Menurut Riefky, sebagai kebijakan yang populis, kebijakan subsidi BBM di Indonesia memang akan sulit hilang. Ia menambahkan jika nantinya kebijakan ini ingin ada reformasi, maka ongkos politiknya juga akan tinggi. Akan ada pihak-pihak yang akan memanfaatkan isu tersebut untuk meraih simpati masyarakat. Problematika dari adanya kebijakan populis ini pun tidak hanya terjadi di Indonesia, tetapi juga di negara lain.
”Jadi artinya kalau reform, ini sangat mudah untuk oposisi melakukan counter balance untuk memenangkan misalnya voting dari masyarakat. Ini nggak hanya terjadi di Indonesia. Bahkan di negara maju seperti di Amerika Serikat, Inggris, negara-negara berkembang di Afrika dan Latin Amerika,” katanya.
Contohnya di Amerika Serikat.
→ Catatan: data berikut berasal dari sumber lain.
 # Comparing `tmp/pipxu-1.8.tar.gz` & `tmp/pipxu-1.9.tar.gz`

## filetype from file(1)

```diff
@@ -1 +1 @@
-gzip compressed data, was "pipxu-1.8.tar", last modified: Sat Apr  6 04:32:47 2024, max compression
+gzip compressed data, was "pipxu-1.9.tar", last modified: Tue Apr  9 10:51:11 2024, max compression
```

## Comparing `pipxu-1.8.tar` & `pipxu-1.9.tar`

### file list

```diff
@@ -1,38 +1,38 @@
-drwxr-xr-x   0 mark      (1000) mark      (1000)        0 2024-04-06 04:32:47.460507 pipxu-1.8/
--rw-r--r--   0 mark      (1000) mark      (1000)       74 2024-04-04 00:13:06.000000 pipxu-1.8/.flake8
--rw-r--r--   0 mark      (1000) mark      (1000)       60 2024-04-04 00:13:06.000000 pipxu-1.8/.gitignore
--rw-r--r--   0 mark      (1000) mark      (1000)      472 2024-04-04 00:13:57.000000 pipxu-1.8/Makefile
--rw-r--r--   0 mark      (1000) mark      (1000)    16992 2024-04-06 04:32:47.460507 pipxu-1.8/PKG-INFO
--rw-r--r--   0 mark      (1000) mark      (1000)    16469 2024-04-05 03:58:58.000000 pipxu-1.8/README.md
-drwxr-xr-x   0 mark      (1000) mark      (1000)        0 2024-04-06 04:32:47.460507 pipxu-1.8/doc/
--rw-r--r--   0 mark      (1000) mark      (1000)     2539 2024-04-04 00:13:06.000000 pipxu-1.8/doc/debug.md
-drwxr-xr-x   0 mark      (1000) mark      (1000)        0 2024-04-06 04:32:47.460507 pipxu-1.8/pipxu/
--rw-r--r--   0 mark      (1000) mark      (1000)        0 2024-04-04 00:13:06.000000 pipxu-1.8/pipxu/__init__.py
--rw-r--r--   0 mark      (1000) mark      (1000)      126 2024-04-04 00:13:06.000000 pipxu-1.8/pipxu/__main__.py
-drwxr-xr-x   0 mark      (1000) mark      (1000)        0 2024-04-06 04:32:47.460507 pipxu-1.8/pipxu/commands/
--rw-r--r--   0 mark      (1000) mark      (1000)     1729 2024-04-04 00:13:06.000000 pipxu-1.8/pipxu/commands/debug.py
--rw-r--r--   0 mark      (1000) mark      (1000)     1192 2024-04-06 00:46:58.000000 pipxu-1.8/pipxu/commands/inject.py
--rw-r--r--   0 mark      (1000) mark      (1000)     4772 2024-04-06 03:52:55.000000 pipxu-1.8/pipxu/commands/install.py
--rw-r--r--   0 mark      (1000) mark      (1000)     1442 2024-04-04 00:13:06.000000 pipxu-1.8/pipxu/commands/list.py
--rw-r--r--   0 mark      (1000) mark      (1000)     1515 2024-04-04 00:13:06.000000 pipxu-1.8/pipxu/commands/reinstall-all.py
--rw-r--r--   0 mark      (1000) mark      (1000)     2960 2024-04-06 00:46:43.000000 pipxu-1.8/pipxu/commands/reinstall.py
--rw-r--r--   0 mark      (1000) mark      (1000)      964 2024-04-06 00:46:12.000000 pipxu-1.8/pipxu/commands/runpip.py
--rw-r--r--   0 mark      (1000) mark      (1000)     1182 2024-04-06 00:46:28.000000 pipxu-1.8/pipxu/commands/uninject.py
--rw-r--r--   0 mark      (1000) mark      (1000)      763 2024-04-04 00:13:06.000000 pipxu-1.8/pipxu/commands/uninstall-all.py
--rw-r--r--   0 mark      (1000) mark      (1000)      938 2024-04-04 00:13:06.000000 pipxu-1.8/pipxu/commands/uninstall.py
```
Kebijakan Obama Care untuk fasilitas kesehatan. Sebetulnya kebocoran dan beban fiskalnya sangat besar. Tapi susah mencabutnya. Maka langkah efisiensinya pun ini sangat susah. ”Jadi ini adalah nature kebijakan populis yang terjadi di berbagai negara,” ujarnya.
Mengapa dulu penerapan kebijakan subsidi padahal saat ini sudah tidak tepat, Riefky menjawab bahwa latar belakangnya adalah terkait permasalahan pendataan penduduk. Alasan inilah yang menyebabkan pemerintah dulu mengeluarkan kebijakan subsidi terhadap barang atau produk.
“Dulu, kita tahu pendataan (penduduk) kita tidak sebaik sekarang. Kita mungkin belum tahu dulu siapa masyarakat yang betul-betul miskin. Siapa masyarakat rentan. Dan siapa yang masyarakat butuh subsidi,” kata Riefky.
Untuk saat ini kondisi pendataan penduduk Indonesia sudah sangat berbeda. Apalagi setelah adanya pandemi Covid-19, Data Terpadu Kesejahteraan Sosial (DTKS) sudah jauh lebih baik. Alasan inilah yang kemudian menimbulkan urgensi perlunya reformasi subsidi BBM, terlebih lagi karena angka jumlah subsidi yang juga sangat besar.
“Kita sudah lebih tahu siapa masyarakat yang memang betul-betul butuh proteksi sosial dari pemerintah. Siapa yang betul-betul miskin. Siapa yang rentan, siapa yang sebetulnya nggak butuh,” katanya.
Jika melihat angka subsidi BBM dari pemerintah maupun estimasi dari berbagai penelitian, itu menunjukkan paling tidak angka subsidi dan kompensasi ini sudah di atas 500 triliun. Apalagi dari angka yang sangat besar ini ternyata yang menikmati juga bukan masyarakat miskin dan rentan ini tujuannya ke situ.
Beberapa studi ada yang menyebutkan 50 persen ke atas bahkan yang paling ekstrem menyebut 80% yang menikmati adalah masyarakat menengah ke atas. ”Jadi kita membayar mahal bukan untuk tujuannya. Nah ini makanya semakin besar dorongan untuk melakukan reform subsidi tadi,” ujar Riefky.
Mekanisme subsidi ini lebih baik adalah yang sifatnya targetted. Jadi, bukan subsidi terhadap satu barang untuk semua kalangan bahkan yang mampu sekalipun. Anggaran subsidi BBM akan lebih baik dari sisi fiskal jika alokasinya untuk masyarakat miskin dan rentan.